PIERCE, J., concurs.

COYTE, J., dissents.

COYTE, Judge, dissenting.

I dissent.

The majority opinion uncritically applies the rule of Schantini v. Hartford Accident and Indemnity, 43 Colo.App. 79, 605 P.2d 920 (1971), that a violation of the express terms of the exclusionary provisions of a contract for insurance bars recovery by the insured even though there is no causal relationship between the violation and the accident. I am still of the opinion that Schantini was wrongly decided and that the application of the rule announced therein leads to improper and unjust results.

The stipulated facts of this case graphically illustrate the harsh results of the application of the rule in Schantini. The sole basis for denial of coverage under the exclusion provision of the policy in this case was that the 100-hour inspection on September 22, 1978, was not designated as an annual inspection and was not performed by an Aircraft Inspector. It was stipulated that: "Although different persons are authorized to perform the types of inspections, the scope and detail of the inspections are exactly the same in all respects." Furthermore, the trial court found that under F.A.A. Regulations it is possible that a 100hour inspection may be substituted for an annual inspection if it is performed by a person authorized to perform annual inspections and is entered as an annual inspection in the record. There is nothing in the stipulated factual record to show that aircraft inspectors who are authorized to perform annual inspections are any more skilled or qualified by way of education, training, or experience than are Aircraft and Powerplant Mechanics who are authorized to perform 100-hour inspections. As the trial court stated in its findings and conclusion, "There is nothing in evidence that explains why the precisely identical procedures done by an A & P are not as satisfactory or of less merit than if done by an A.I." Here, there was compliance in substance but not with the strict letter of the F.A.A. regulations.

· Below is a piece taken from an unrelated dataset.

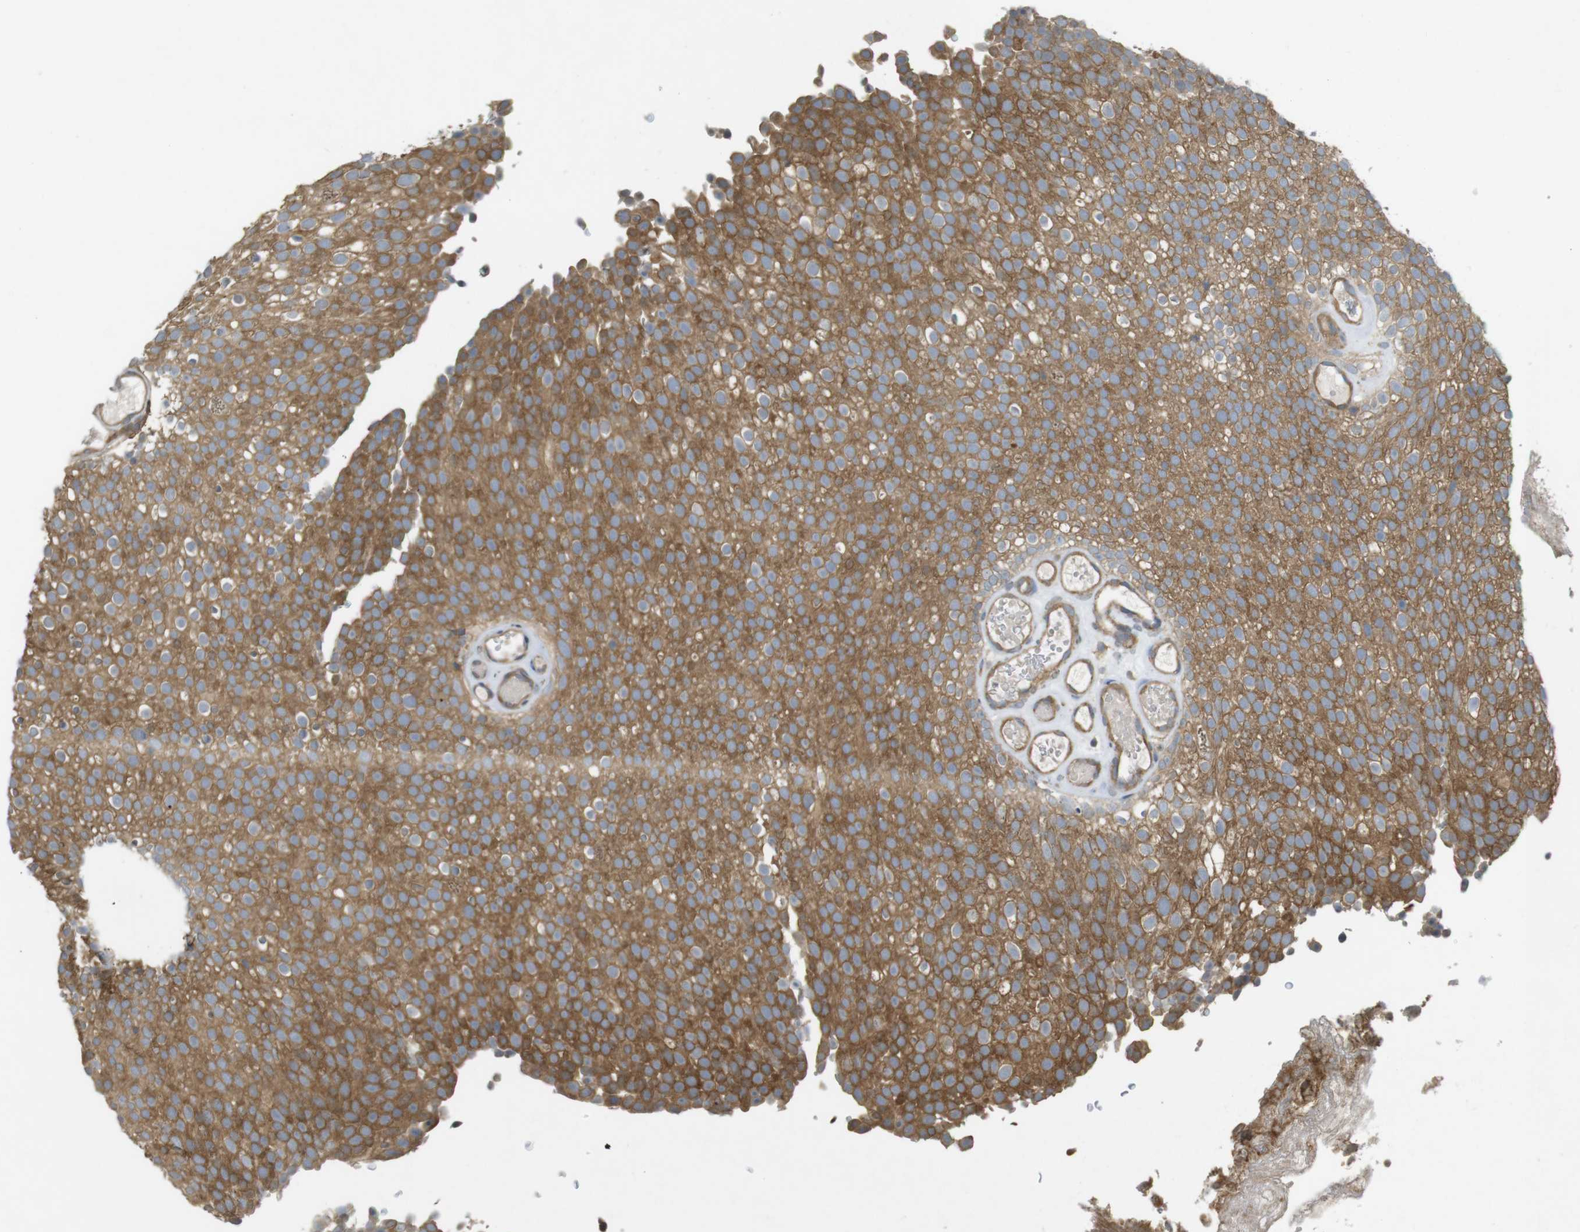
{"staining": {"intensity": "moderate", "quantity": ">75%", "location": "cytoplasmic/membranous"}, "tissue": "urothelial cancer", "cell_type": "Tumor cells", "image_type": "cancer", "snomed": [{"axis": "morphology", "description": "Urothelial carcinoma, Low grade"}, {"axis": "topography", "description": "Urinary bladder"}], "caption": "Immunohistochemical staining of human urothelial cancer demonstrates moderate cytoplasmic/membranous protein expression in about >75% of tumor cells. (Brightfield microscopy of DAB IHC at high magnification).", "gene": "KIF5B", "patient": {"sex": "male", "age": 78}}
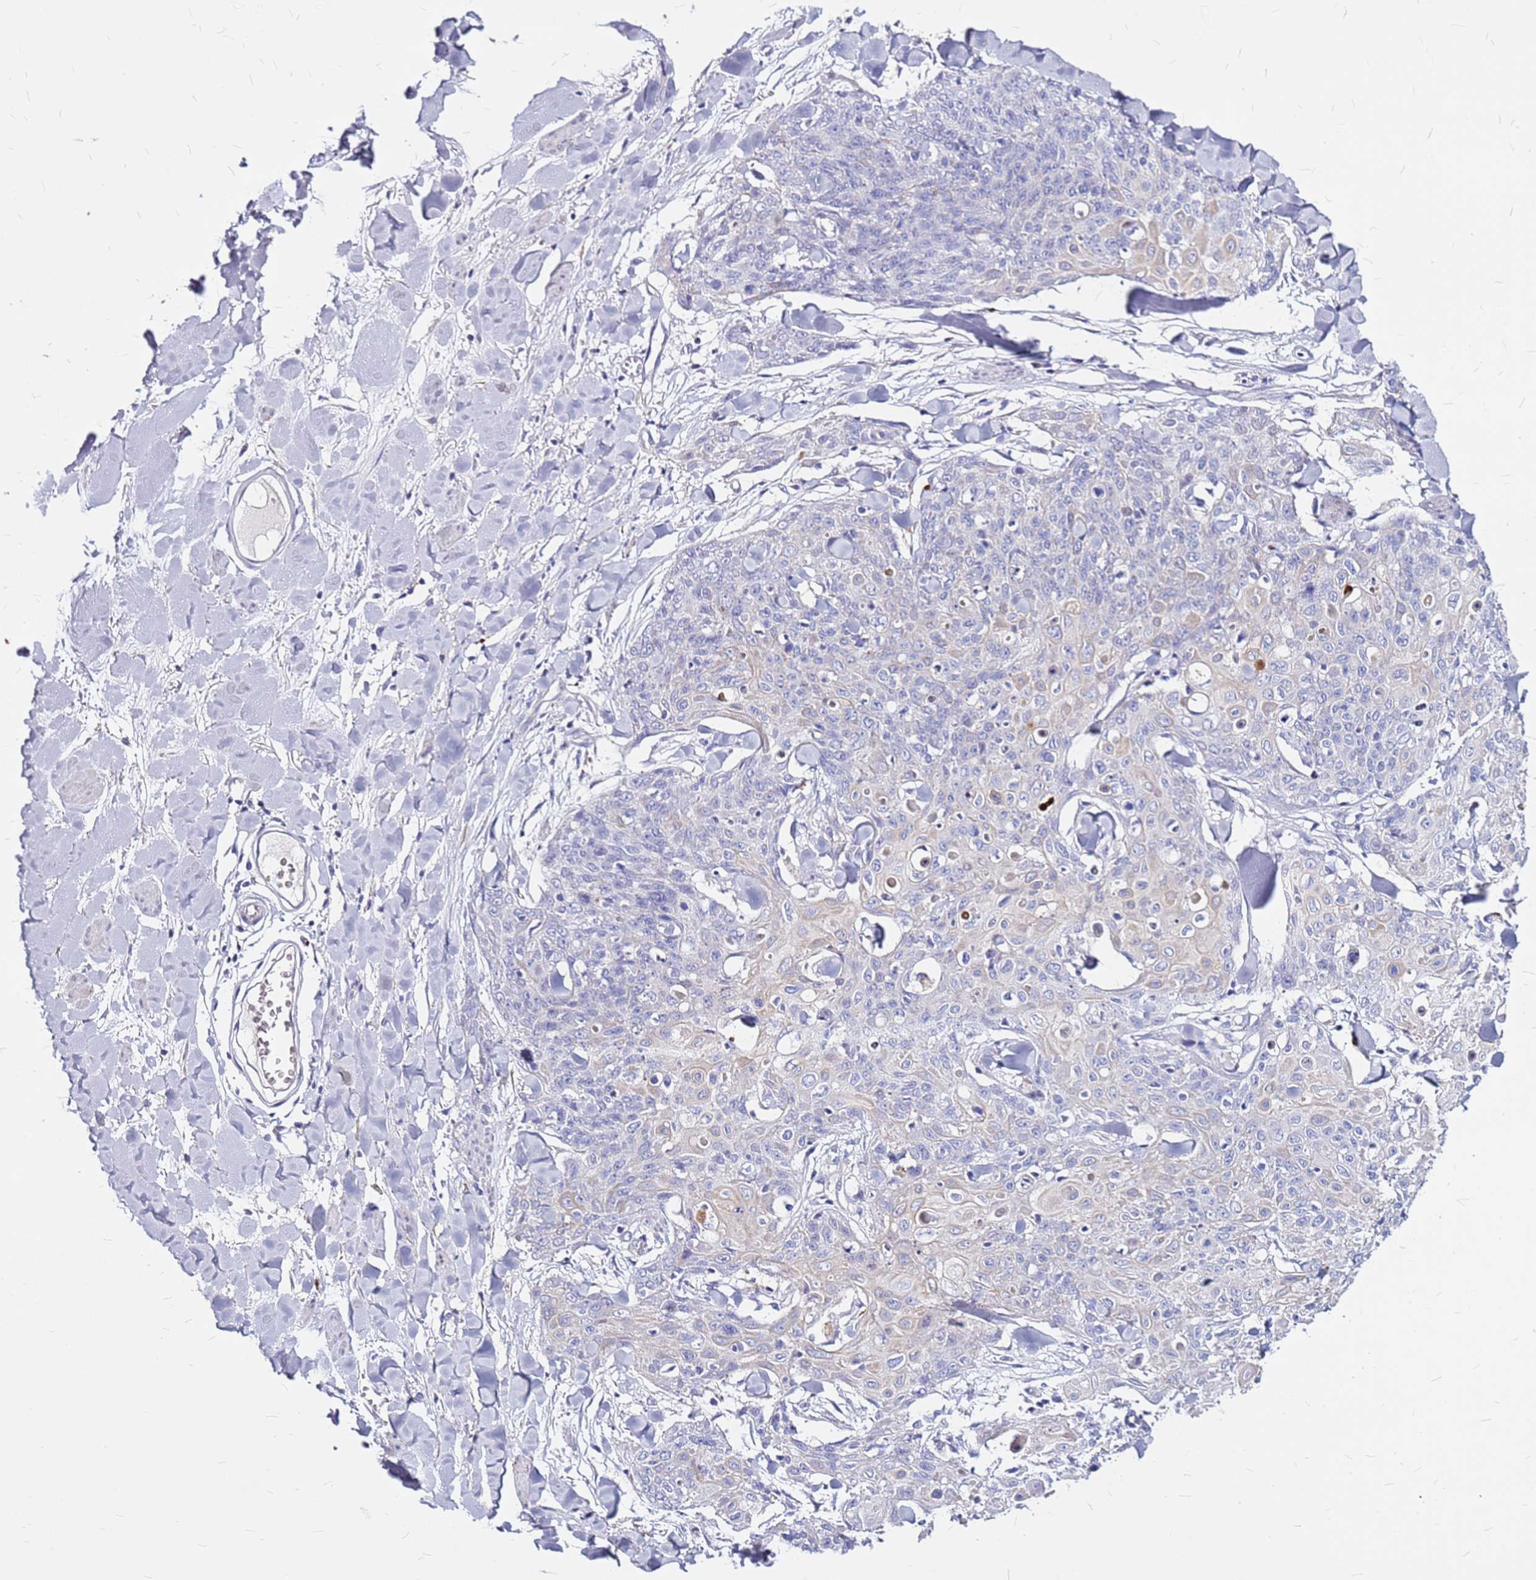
{"staining": {"intensity": "negative", "quantity": "none", "location": "none"}, "tissue": "skin cancer", "cell_type": "Tumor cells", "image_type": "cancer", "snomed": [{"axis": "morphology", "description": "Squamous cell carcinoma, NOS"}, {"axis": "topography", "description": "Skin"}, {"axis": "topography", "description": "Vulva"}], "caption": "Human squamous cell carcinoma (skin) stained for a protein using immunohistochemistry displays no staining in tumor cells.", "gene": "CASD1", "patient": {"sex": "female", "age": 85}}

The result in this case points out the importance for requiring a causal connection when dealing with an exclusion broadly applicable to all existing F.A.A. regulations. As I stated in my dissent in Schantini, supra, Federal Regulations are so numerous and technical that there is virtually no plane crash that does not occur without the violation of at least one regulation. Logic and sound public policy dictate that insurance carriers not be allowed to deny coverage by invoking an exclusion clause that is triggered by a violation of such regulations where there is no causal connection between the claimed violation and the accident.

In my opinion the better reasoned approach requires that the exclusion provisions of aviation insurance policies should be interpreted in a manner similar to other policy provisions that deny coverage whenever the insured's death involves a violation of law. In interpreting such provisions, "[T]he majority rule is to the effect that there must be a causative connection between the violation of law and the injury received." 1 A.J. Appleman, Insurance Law and Practice, § 511. See Penn. Mutual Life Ins. Co. v. Gibson, 160 Colo. 462, 418 P.2d 50 (1966). Courts in other jurisdictions take such an approach. Security Mutual Life Ins. Co. v. Hollingsworth, 459 P.2d 592 (Okl.1969); South Carolina Ins. Co. v. Collins, 269 S.C. 282, 237 S.E.2d 358 (1977). See also 1 A.J. Appleman, supra, § 602 (1979 supp.).

Accordingly, I would reverse the judgment of the trial court.